On the metals compatibility assessment for oxygen service

Highlights

• Critical analysis of selection and compatibility assessment framework of metallic alloys in enriched oxygen (> 99.5%).

• Metals selection for enriched oxygen applications based on promoted combustion testing and particle impact assessment.

• Promoted combustion test results are influenced by oxygen temperature, pressure, flowing condition and specimen geometry effects.

• Particle impact assessment, cannot directly compare with literature, unless test system conforms or exceeds system severity.
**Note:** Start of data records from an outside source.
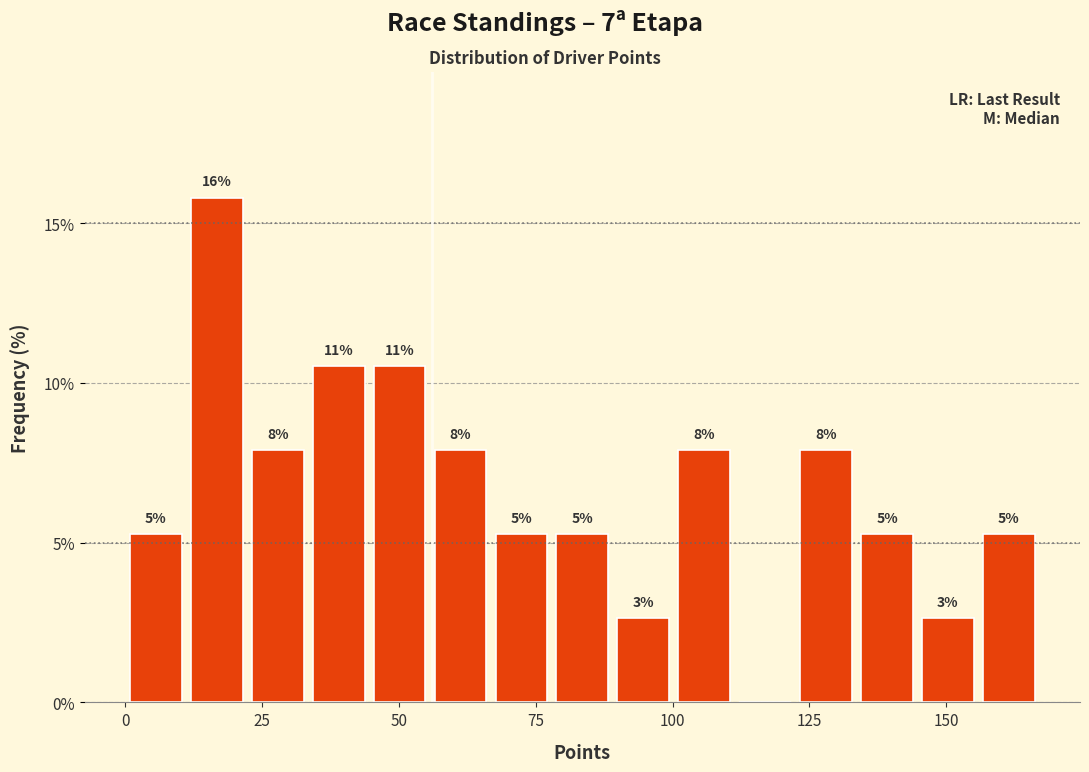

Read against the x-axis, roughly where is the centre of the tallest bar?

15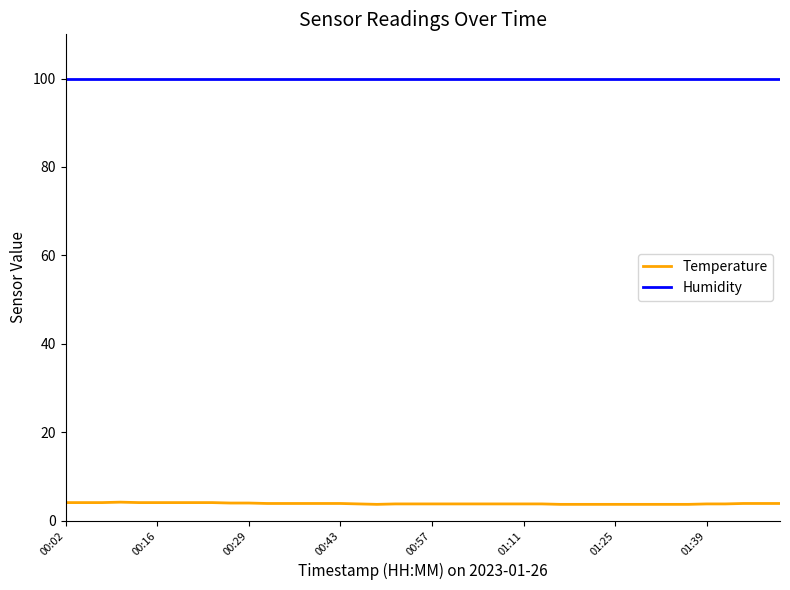

True or false: Humidity and Temperature intersect in this chart.

False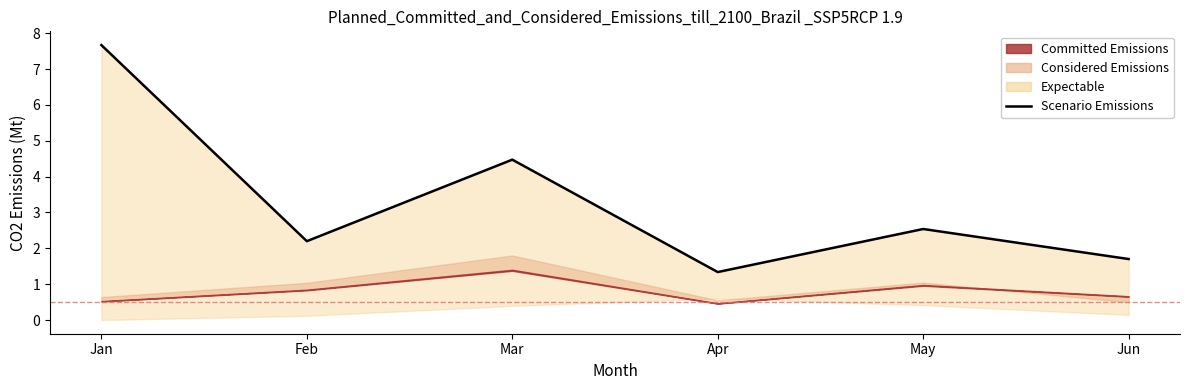

Rank the categories by value from lowest to highest.

Apr, Jun, Feb, May, Mar, Jan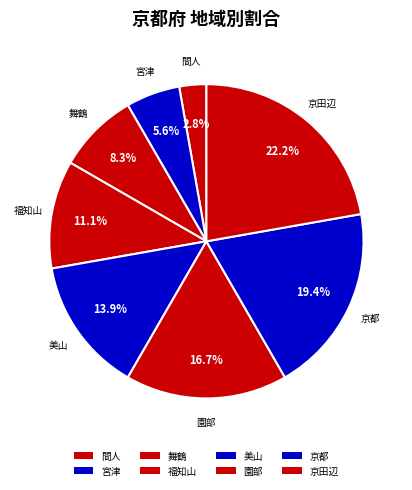

To the nearest percent, what is the difference between the largest and smallest slice percentages?

19%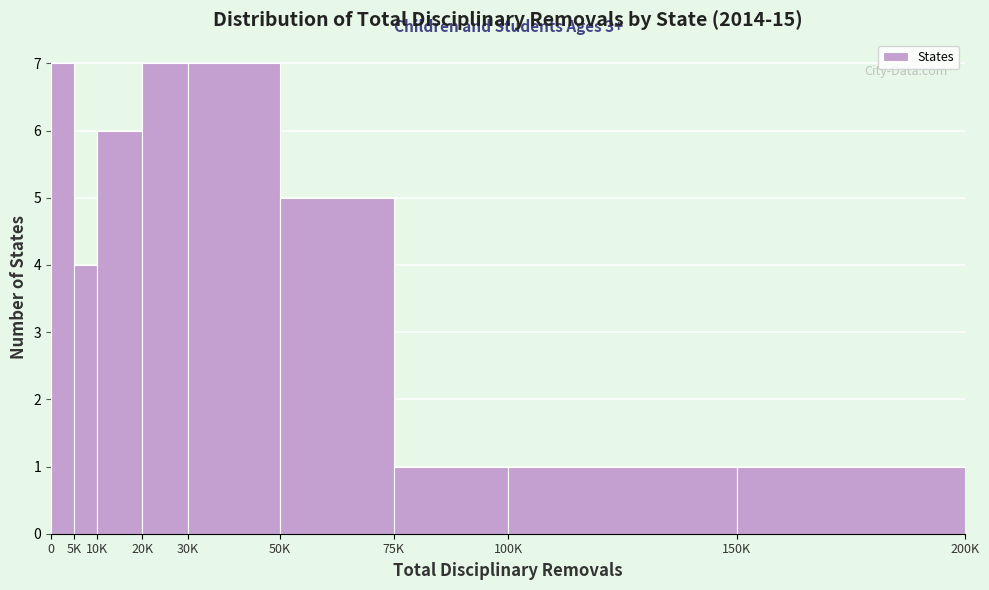

Reading left to right, list all the values displayed in this chart.

0=7	5K=4	10K=6	20K=7	30K=7	50K=5	75K=1	100K=1	150K=1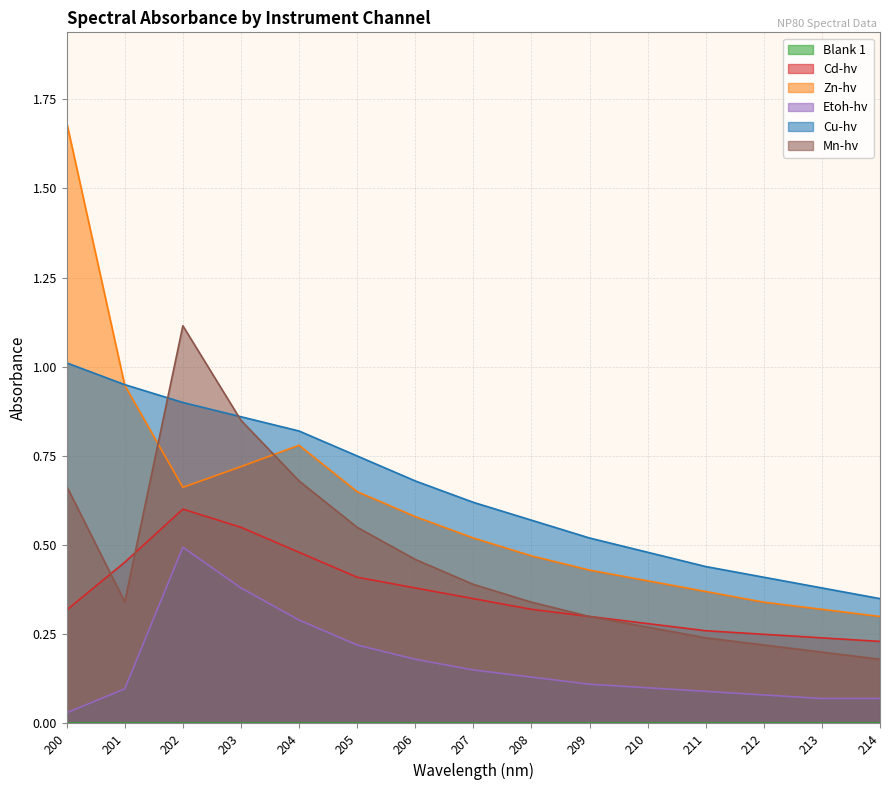

What is the sum of the Mn-hv values at 203 and 214?

1.0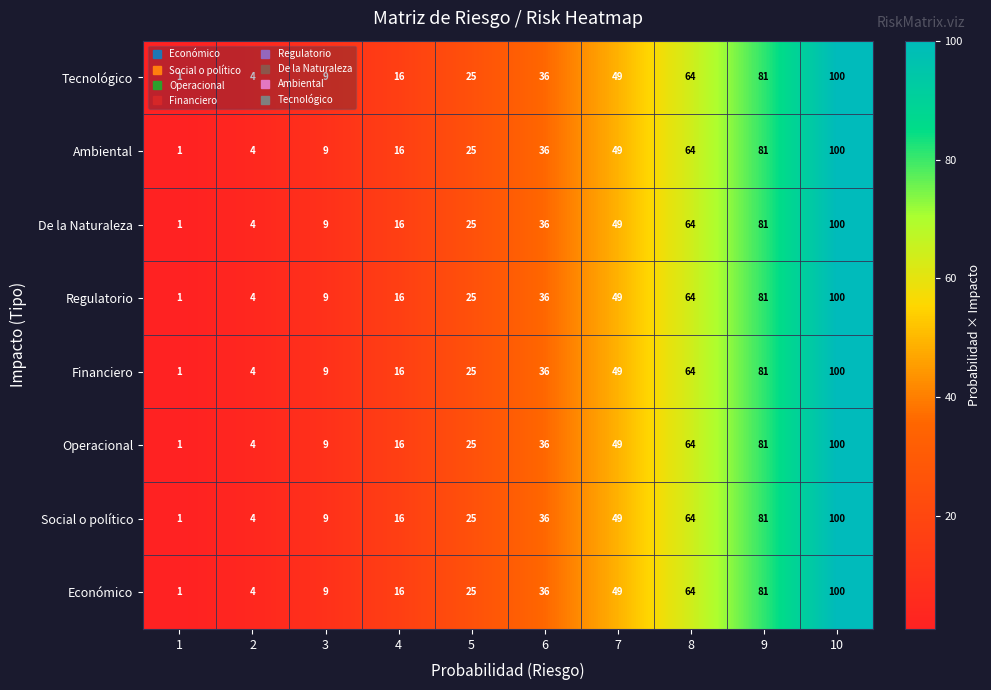

At how many categories does at least one series exceed 74?

2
• Though PV curves impose velocity limits - evaluate materials for particle impact under similar impingement configuration.

Abstract

This review article critically analyzes the selection and compatibility assessment framework of metallic alloys in pure oxygen (>99.5%) atmospheres using promoted combustion and particle impact ignition tests in combination with the Pressure-Velocity (PV) curves. The historical test data for four important metallic alloys frequently used in the oil and gas industry, namely nickel alloys C276 and 600, stainless steel 304 and 316, are mined and analyzed to: (i) capture trends and correlation of data obtained by these two tests with the PV curves, (ii) identify gaps in the data for critical process variables such as temperature, pressure and gas velocity, (iii) identify limitations of the two tests, (iv) understand the relevance of shape factors and geometry of test samples and flowing vs. non-flowing conditions on test results and (v) evaluate whether exemption pressures and PV curves can be extended or adjusted for important metals to accommodate more demanding conditions. In industry practices, PV curves are utilized to impose velocity limitations in oxygen systems to help mitigate particle impact ignition when the operating pressures are greater than alloys exemption pressures. Our analysis shows, current version of PV curves - based primarily on historical data and industry experience are conservative, limited to specific thicknesses and available only up to 200 °C for both exempt and non-exempt alloys. For the oil and gas industry where conditions up to 300°C and 80 bar are desired, there is a need to conduct new testing to develop guidelines for thinner cross-sections and more demanding operating conditions including higher temperatures and pressures.This will open avenues for new innovations and applications of gaseous oxygen and help industries operate their plants with higher efficiencies.